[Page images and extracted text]

# # # # # # #

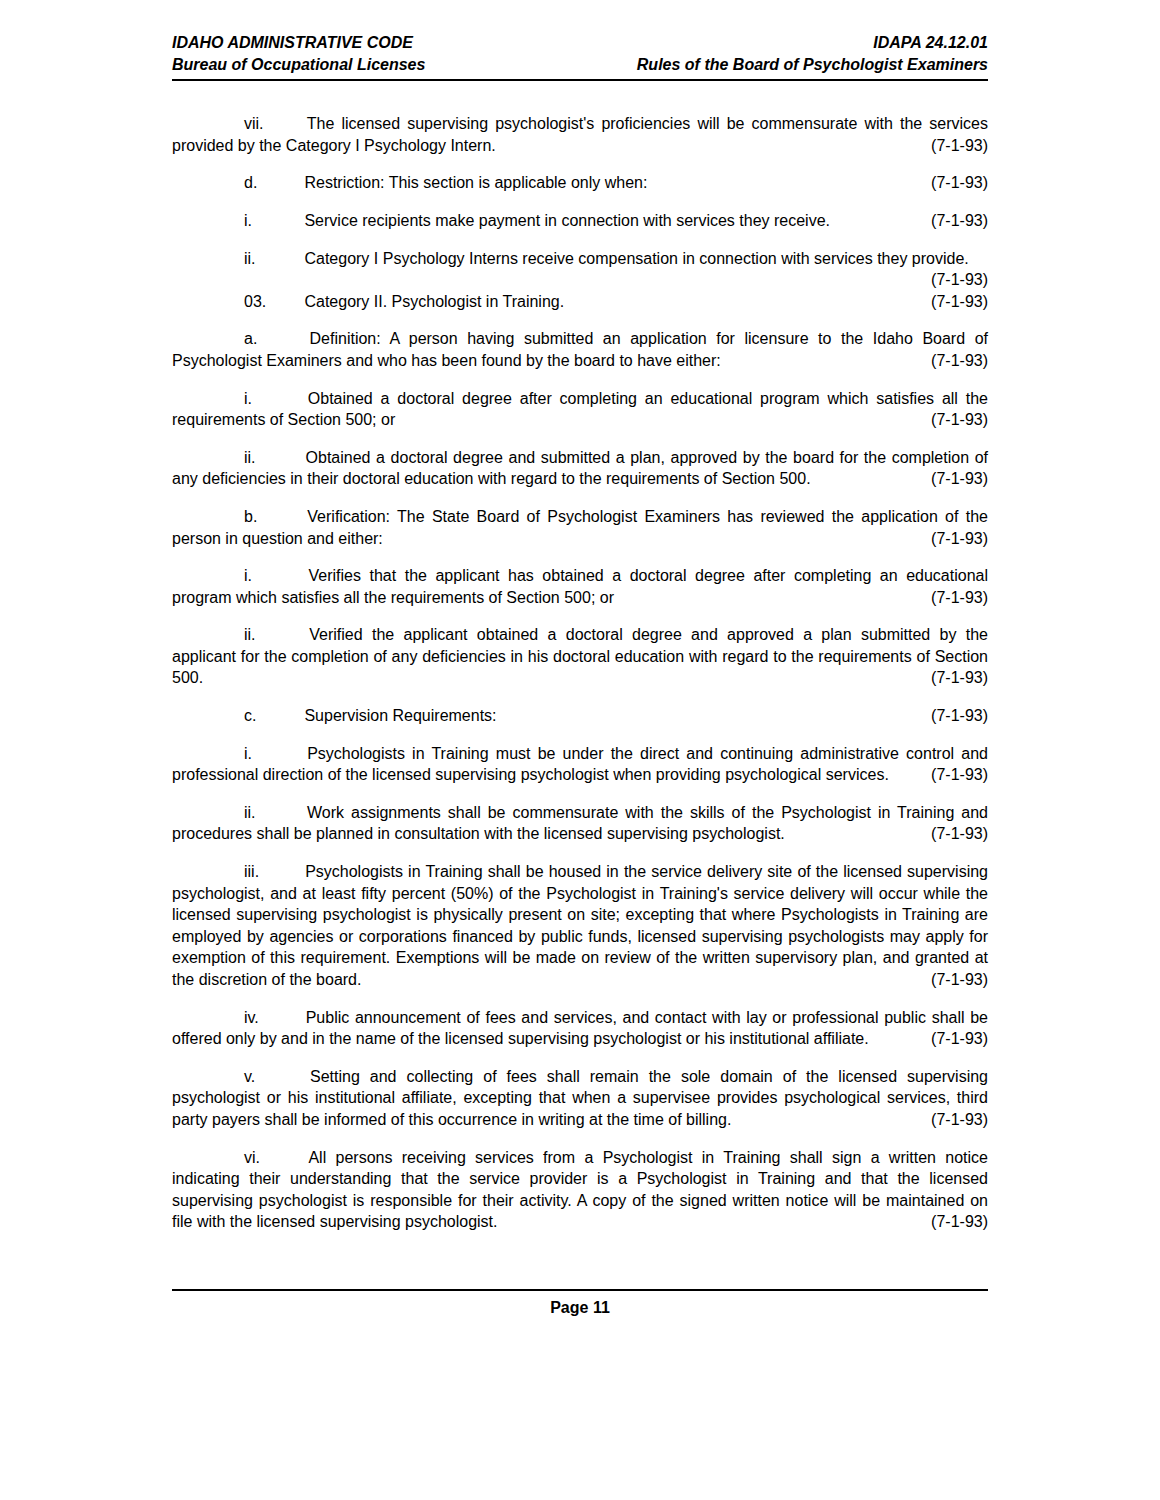IDAHO ADMINISTRATIVE CODE IDAPA 24.12.01
Bureau of Occupational Licenses Rules of the Board of Psychologist Examiners
vii. The licensed supervising psychologist's proficiencies will be commensurate with the services provided by the Category I Psychology Intern. (7-1-93)
d. Restriction: This section is applicable only when: (7-1-93)
i. Service recipients make payment in connection with services they receive. (7-1-93)
ii. Category I Psychology Interns receive compensation in connection with services they provide. (7-1-93)
03. Category II. Psychologist in Training. (7-1-93)
a. Definition: A person having submitted an application for licensure to the Idaho Board of Psychologist Examiners and who has been found by the board to have either: (7-1-93)
i. Obtained a doctoral degree after completing an educational program which satisfies all the requirements of Section 500; or (7-1-93)
ii. Obtained a doctoral degree and submitted a plan, approved by the board for the completion of any deficiencies in their doctoral education with regard to the requirements of Section 500. (7-1-93)
b. Verification: The State Board of Psychologist Examiners has reviewed the application of the person in question and either: (7-1-93)
i. Verifies that the applicant has obtained a doctoral degree after completing an educational program which satisfies all the requirements of Section 500; or (7-1-93)
ii. Verified the applicant obtained a doctoral degree and approved a plan submitted by the applicant for the completion of any deficiencies in his doctoral education with regard to the requirements of Section 500. (7-1-93)
c. Supervision Requirements: (7-1-93)
i. Psychologists in Training must be under the direct and continuing administrative control and professional direction of the licensed supervising psychologist when providing psychological services. (7-1-93)
ii. Work assignments shall be commensurate with the skills of the Psychologist in Training and procedures shall be planned in consultation with the licensed supervising psychologist. (7-1-93)
iii. Psychologists in Training shall be housed in the service delivery site of the licensed supervising psychologist, and at least fifty percent (50%) of the Psychologist in Training's service delivery will occur while the licensed supervising psychologist is physically present on site; excepting that where Psychologists in Training are employed by agencies or corporations financed by public funds, licensed supervising psychologists may apply for exemption of this requirement. Exemptions will be made on review of the written supervisory plan, and granted at the discretion of the board. (7-1-93)
iv. Public announcement of fees and services, and contact with lay or professional public shall be offered only by and in the name of the licensed supervising psychologist or his institutional affiliate. (7-1-93)
v. Setting and collecting of fees shall remain the sole domain of the licensed supervising psychologist or his institutional affiliate, excepting that when a supervisee provides psychological services, third party payers shall be informed of this occurrence in writing at the time of billing. (7-1-93)
vi. All persons receiving services from a Psychologist in Training shall sign a written notice indicating their understanding that the service provider is a Psychologist in Training and that the licensed supervising psychologist is responsible for their activity. A copy of the signed written notice will be maintained on file with the licensed supervising psychologist. (7-1-93)
Page 11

# # # # # # #

Every line above with the string "Examiners" in it should be copied into the answer.

Bureau of Occupational Licenses Rules of the Board of Psychologist Examiners
a. Definition: A person having submitted an application for licensure to the Idaho Board of Psychologist Examiners and who has been found by the board to have either: (7-1-93)
b. Verification: The State Board of Psychologist Examiners has reviewed the application of the person in question and either: (7-1-93)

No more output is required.